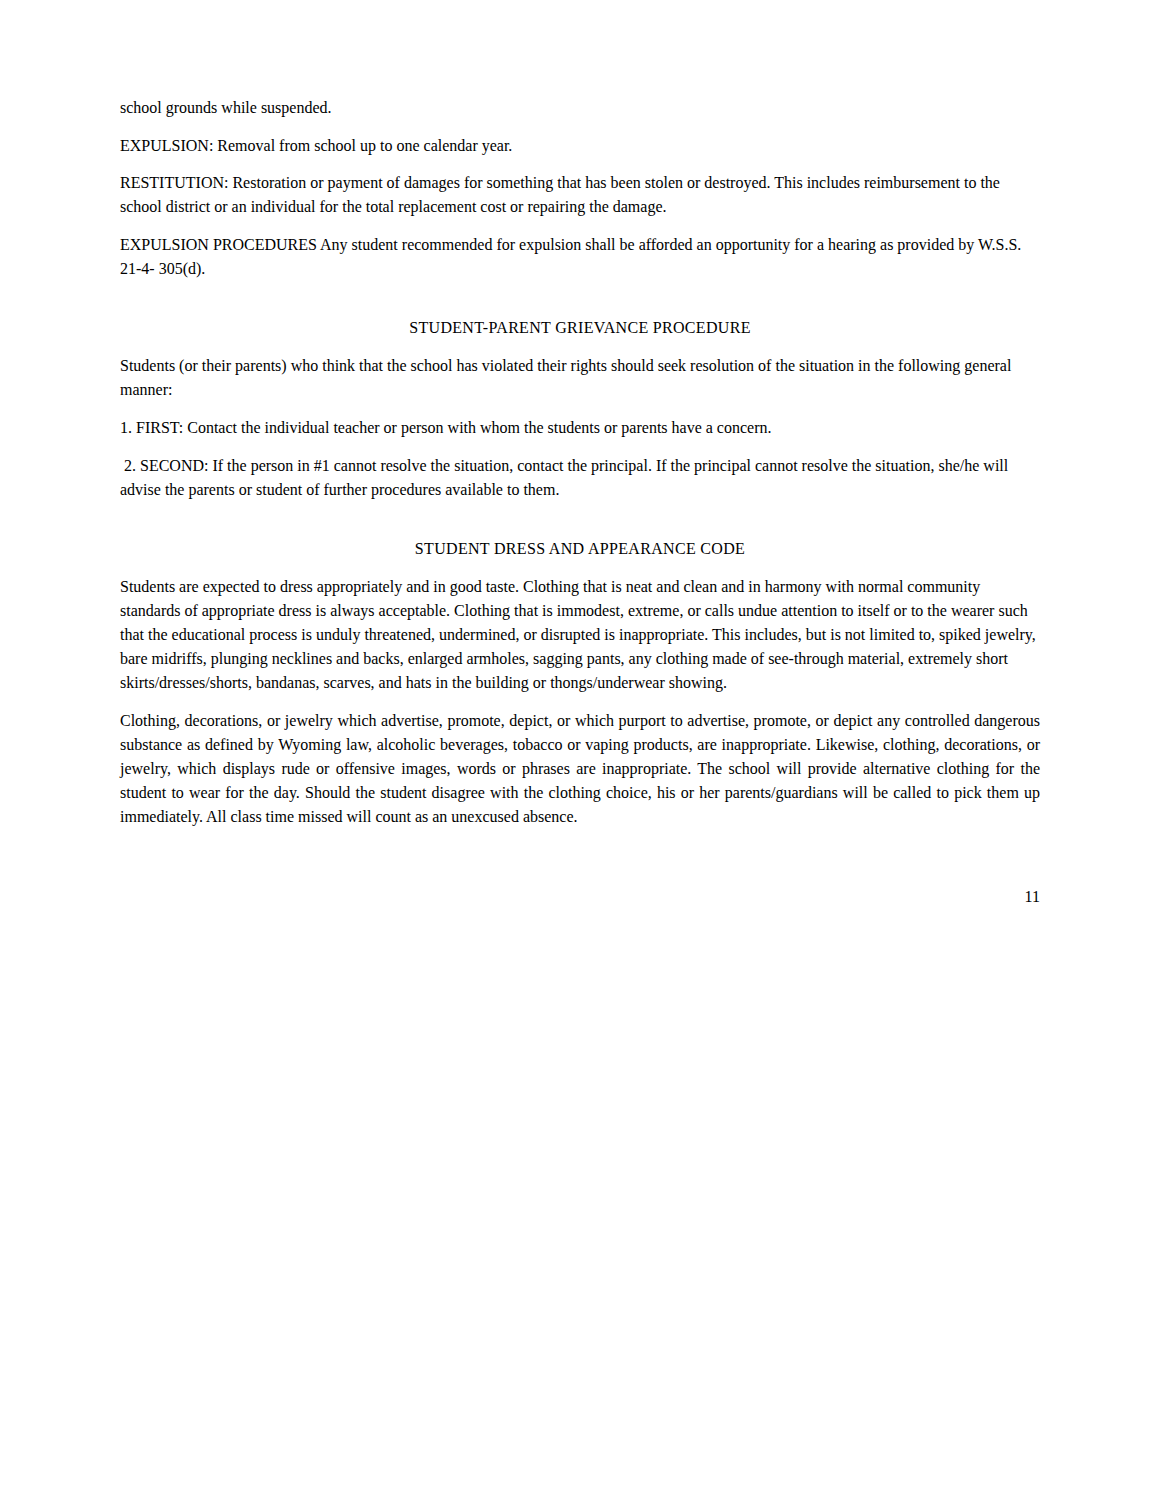school grounds while suspended.
EXPULSION: Removal from school up to one calendar year.
RESTITUTION: Restoration or payment of damages for something that has been stolen or destroyed. This includes reimbursement to the school district or an individual for the total replacement cost or repairing the damage.
EXPULSION PROCEDURES Any student recommended for expulsion shall be afforded an opportunity for a hearing as provided by W.S.S. 21-4- 305(d).
STUDENT-PARENT GRIEVANCE PROCEDURE
Students (or their parents) who think that the school has violated their rights should seek resolution of the situation in the following general manner:
1. FIRST: Contact the individual teacher or person with whom the students or parents have a concern.
2. SECOND: If the person in #1 cannot resolve the situation, contact the principal. If the principal cannot resolve the situation, she/he will advise the parents or student of further procedures available to them.
STUDENT DRESS AND APPEARANCE CODE
Students are expected to dress appropriately and in good taste. Clothing that is neat and clean and in harmony with normal community standards of appropriate dress is always acceptable. Clothing that is immodest, extreme, or calls undue attention to itself or to the wearer such that the educational process is unduly threatened, undermined, or disrupted is inappropriate. This includes, but is not limited to, spiked jewelry, bare midriffs, plunging necklines and backs, enlarged armholes, sagging pants, any clothing made of see-through material, extremely short skirts/dresses/shorts, bandanas, scarves, and hats in the building or thongs/underwear showing.
Clothing, decorations, or jewelry which advertise, promote, depict, or which purport to advertise, promote, or depict any controlled dangerous substance as defined by Wyoming law, alcoholic beverages, tobacco or vaping products, are inappropriate. Likewise, clothing, decorations, or jewelry, which displays rude or offensive images, words or phrases are inappropriate. The school will provide alternative clothing for the student to wear for the day. Should the student disagree with the clothing choice, his or her parents/guardians will be called to pick them up immediately. All class time missed will count as an unexcused absence.
11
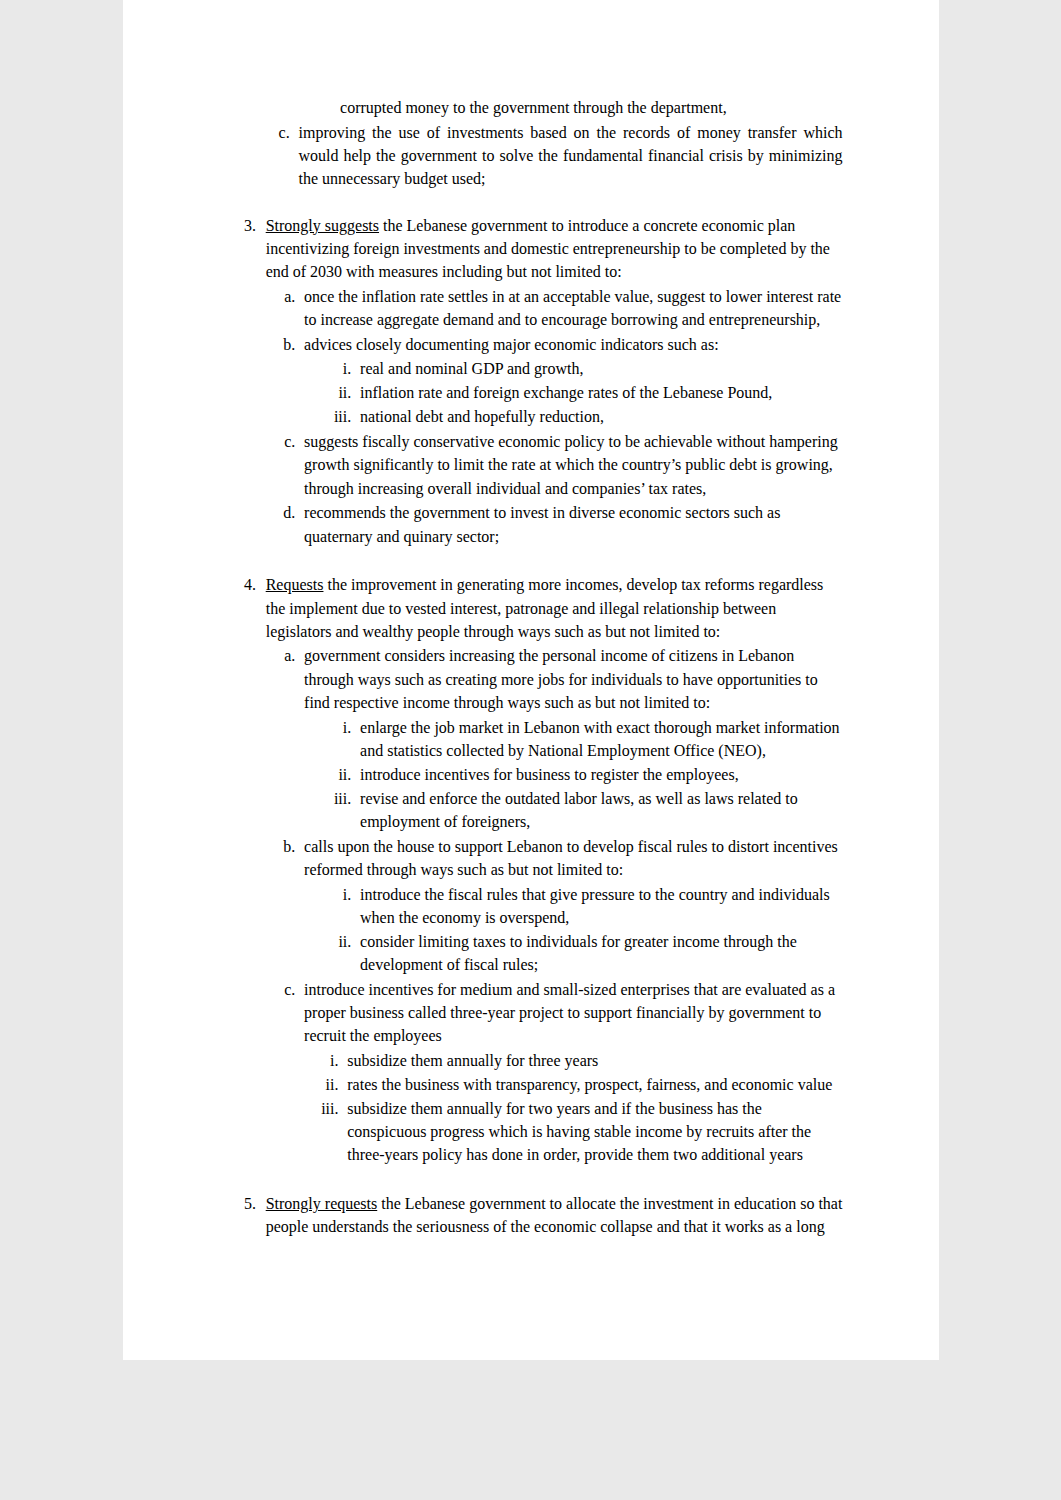corrupted money to the government through the department,
improving the use of investments based on the records of money transfer which would help the government to solve the fundamental financial crisis by minimizing the unnecessary budget used;
Strongly suggests the Lebanese government to introduce a concrete economic plan incentivizing foreign investments and domestic entrepreneurship to be completed by the end of 2030 with measures including but not limited to:
once the inflation rate settles in at an acceptable value, suggest to lower interest rate to increase aggregate demand and to encourage borrowing and entrepreneurship,
advices closely documenting major economic indicators such as:
real and nominal GDP and growth,
inflation rate and foreign exchange rates of the Lebanese Pound,
national debt and hopefully reduction,
suggests fiscally conservative economic policy to be achievable without hampering growth significantly to limit the rate at which the country’s public debt is growing, through increasing overall individual and companies’ tax rates,
recommends the government to invest in diverse economic sectors such as quaternary and quinary sector;
Requests the improvement in generating more incomes, develop tax reforms regardless the implement due to vested interest, patronage and illegal relationship between legislators and wealthy people through ways such as but not limited to:
government considers increasing the personal income of citizens in Lebanon through ways such as creating more jobs for individuals to have opportunities to find respective income through ways such as but not limited to:
enlarge the job market in Lebanon with exact thorough market information and statistics collected by National Employment Office (NEO),
introduce incentives for business to register the employees,
revise and enforce the outdated labor laws, as well as laws related to employment of foreigners,
calls upon the house to support Lebanon to develop fiscal rules to distort incentives reformed through ways such as but not limited to:
introduce the fiscal rules that give pressure to the country and individuals when the economy is overspend,
consider limiting taxes to individuals for greater income through the development of fiscal rules;
introduce incentives for medium and small-sized enterprises that are evaluated as a proper business called three-year project to support financially by government to recruit the employees
subsidize them annually for three years
rates the business with transparency, prospect, fairness, and economic value
subsidize them annually for two years and if the business has the conspicuous progress which is having stable income by recruits after the three-years policy has done in order, provide them two additional years
Strongly requests the Lebanese government to allocate the investment in education so that people understands the seriousness of the economic collapse and that it works as a long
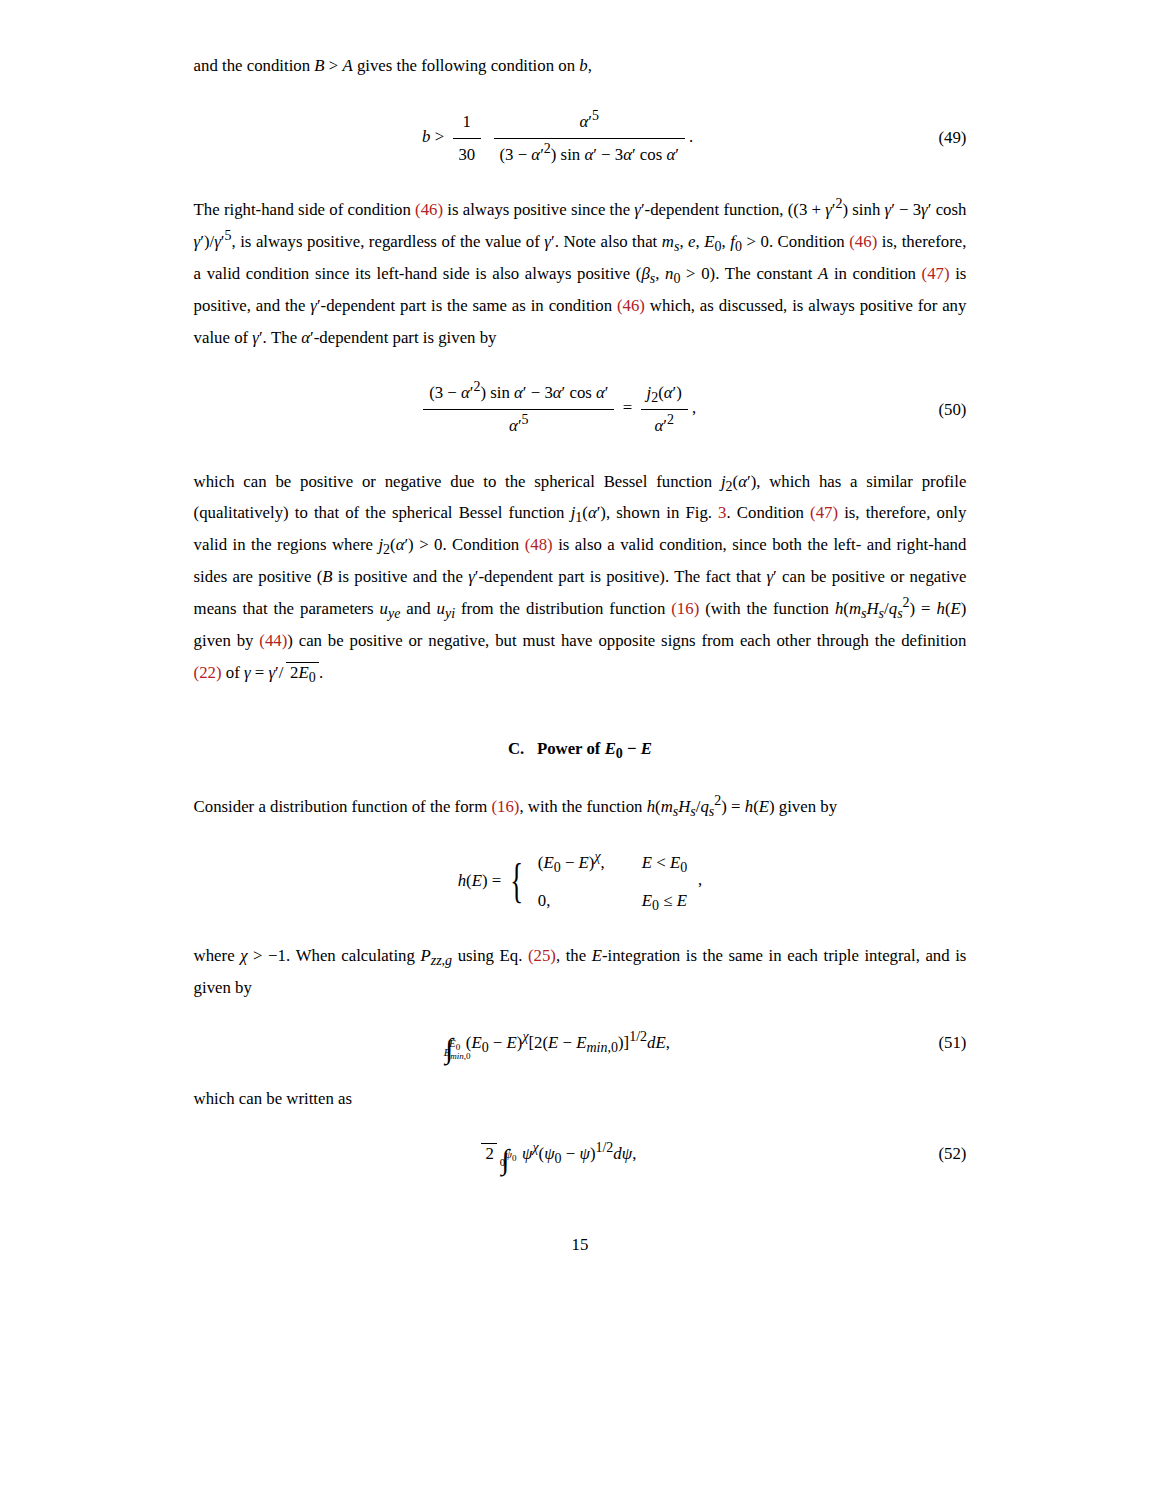and the condition B > A gives the following condition on b,
b > 130 α′5(3 − α′2) sin α′ − 3α′ cos α′.
(49)
The right-hand side of condition (46) is always positive since the γ′-dependent function, ((3 + γ′2) sinh γ′ − 3γ′ cosh γ′)/γ′5, is always positive, regardless of the value of γ′. Note also that ms, e, E0, f0 > 0. Condition (46) is, therefore, a valid condition since its left-hand side is also always positive (βs, n0 > 0). The constant A in condition (47) is positive, and the γ′-dependent part is the same as in condition (46) which, as discussed, is always positive for any value of γ′. The α′-dependent part is given by
(3 − α′2) sin α′ − 3α′ cos α′α′5 = j2(α′) α′2,
(50)
which can be positive or negative due to the spherical Bessel function j2(α′), which has a similar profile (qualitatively) to that of the spherical Bessel function j1(α′), shown in Fig. 3. Condition (47) is, therefore, only valid in the regions where j2(α′) > 0. Condition (48) is also a valid condition, since both the left- and right-hand sides are positive (B is positive and the γ′-dependent part is positive). The fact that γ′ can be positive or negative means that the parameters uye and uyi from the distribution function (16) (with the function h(msHs/qs2) = h(E) given by (44)) can be positive or negative, but must have opposite signs from each other through the definition (22) of γ = γ′/2E0.
C. Power of E0 − E
Consider a distribution function of the form (16), with the function h(msHs/qs2) = h(E) given by
h(E) = { (E0 − E)χ, E < E0 0, E0 ≤ E ,
where χ > −1. When calculating Pzz,g using Eq. (25), the E-integration is the same in each triple integral, and is given by
∫E0 Emin,0 (E0 − E)χ[2(E − Emin,0)]1/2dE,
(51)
which can be written as
2 ∫ψ00 ψχ(ψ0 − ψ)1/2dψ,
(52)
15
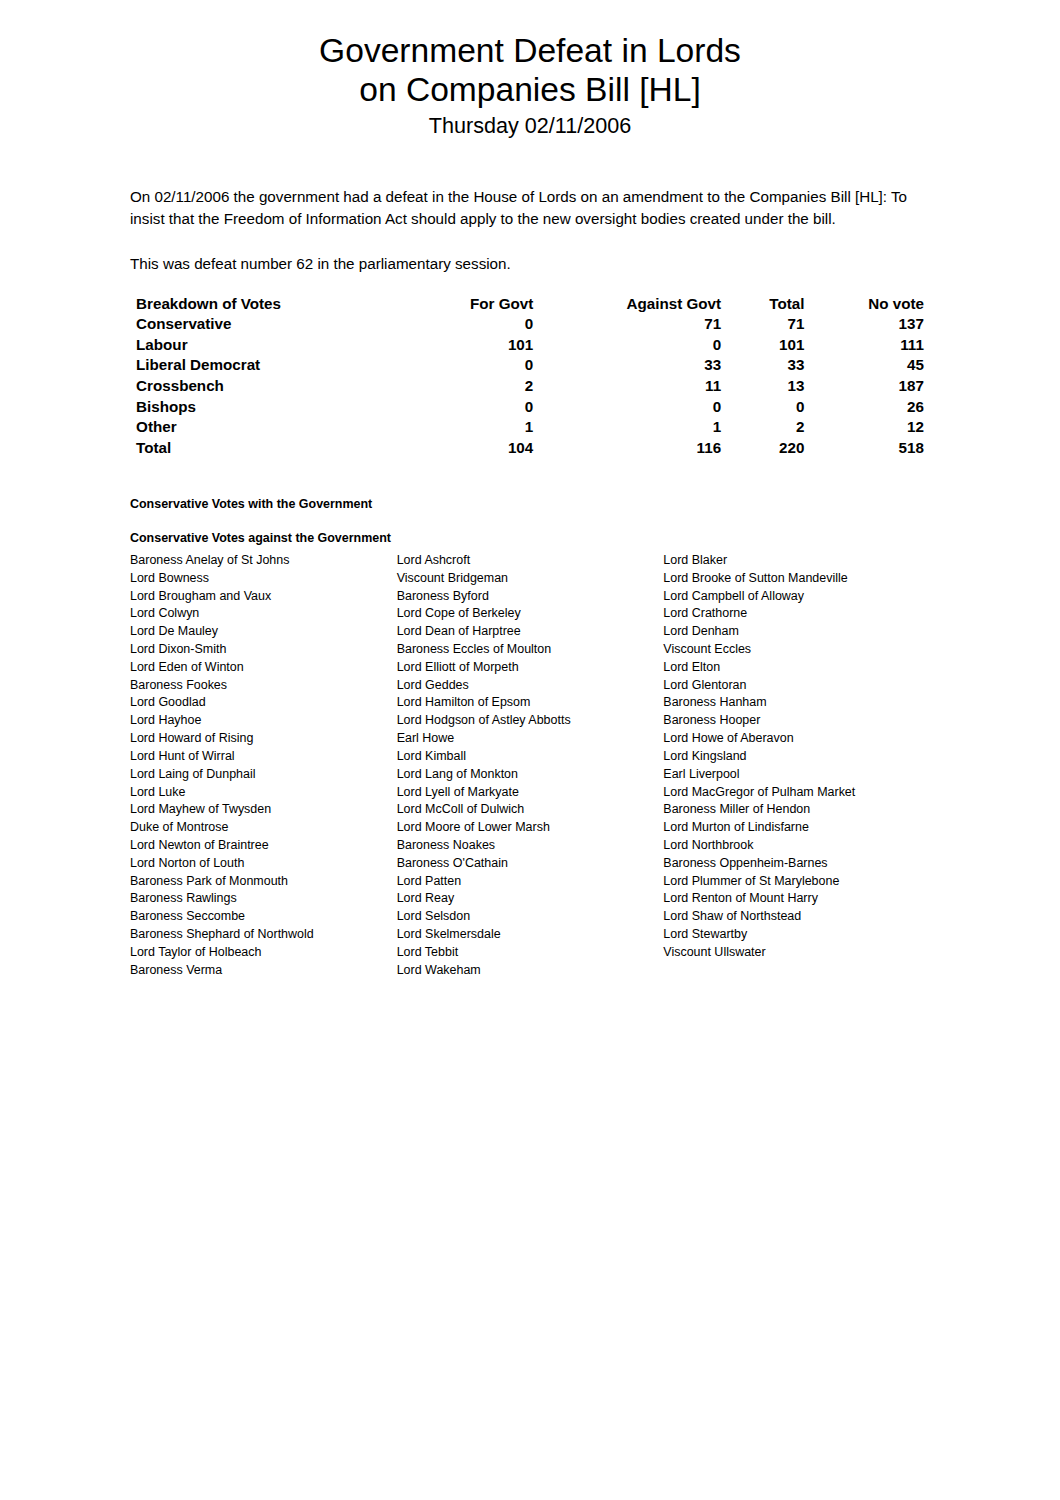Government Defeat in Lords
on Companies Bill [HL]
Thursday 02/11/2006
On 02/11/2006 the government had a defeat in the House of Lords on an amendment to the Companies Bill [HL]: To insist that the Freedom of Information Act should apply to the new oversight bodies created under the bill.
This was defeat number 62 in the parliamentary session.
| Breakdown of Votes | For Govt | Against Govt | Total | No vote |
| --- | --- | --- | --- | --- |
| Conservative | 0 | 71 | 71 | 137 |
| Labour | 101 | 0 | 101 | 111 |
| Liberal Democrat | 0 | 33 | 33 | 45 |
| Crossbench | 2 | 11 | 13 | 187 |
| Bishops | 0 | 0 | 0 | 26 |
| Other | 1 | 1 | 2 | 12 |
| Total | 104 | 116 | 220 | 518 |
Conservative Votes with the Government
Conservative Votes against the Government
| Baroness Anelay of St Johns | Lord Ashcroft | Lord Blaker |
| Lord Bowness | Viscount Bridgeman | Lord Brooke of Sutton Mandeville |
| Lord Brougham and Vaux | Baroness Byford | Lord Campbell of Alloway |
| Lord Colwyn | Lord Cope of Berkeley | Lord Crathorne |
| Lord De Mauley | Lord Dean of Harptree | Lord Denham |
| Lord Dixon-Smith | Baroness Eccles of Moulton | Viscount Eccles |
| Lord Eden of Winton | Lord Elliott of Morpeth | Lord Elton |
| Baroness Fookes | Lord Geddes | Lord Glentoran |
| Lord Goodlad | Lord Hamilton of Epsom | Baroness Hanham |
| Lord Hayhoe | Lord Hodgson of Astley Abbotts | Baroness Hooper |
| Lord Howard of Rising | Earl Howe | Lord Howe of Aberavon |
| Lord Hunt of Wirral | Lord Kimball | Lord Kingsland |
| Lord Laing of Dunphail | Lord Lang of Monkton | Earl Liverpool |
| Lord Luke | Lord Lyell of Markyate | Lord MacGregor of Pulham Market |
| Lord Mayhew of Twysden | Lord McColl of Dulwich | Baroness Miller of Hendon |
| Duke of Montrose | Lord Moore of Lower Marsh | Lord Murton of Lindisfarne |
| Lord Newton of Braintree | Baroness Noakes | Lord Northbrook |
| Lord Norton of Louth | Baroness O'Cathain | Baroness Oppenheim-Barnes |
| Baroness Park of Monmouth | Lord Patten | Lord Plummer of St Marylebone |
| Baroness Rawlings | Lord Reay | Lord Renton of Mount Harry |
| Baroness Seccombe | Lord Selsdon | Lord Shaw of Northstead |
| Baroness Shephard of Northwold | Lord Skelmersdale | Lord Stewartby |
| Lord Taylor of Holbeach | Lord Tebbit | Viscount Ullswater |
| Baroness Verma | Lord Wakeham | |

**INSTRUCTIONS FOR THE TASK**
Wherever the string "support" appears in a line of the records above, copy that line.

**RESPONSE FOR THIS EXERCISE**
calls upon the house to support Lebanon to develop fiscal rules to distort incentives reformed through ways such as but not limited to:
introduce incentives for medium and small-sized enterprises that are evaluated as a proper business called three-year project to support financially by government to recruit the employees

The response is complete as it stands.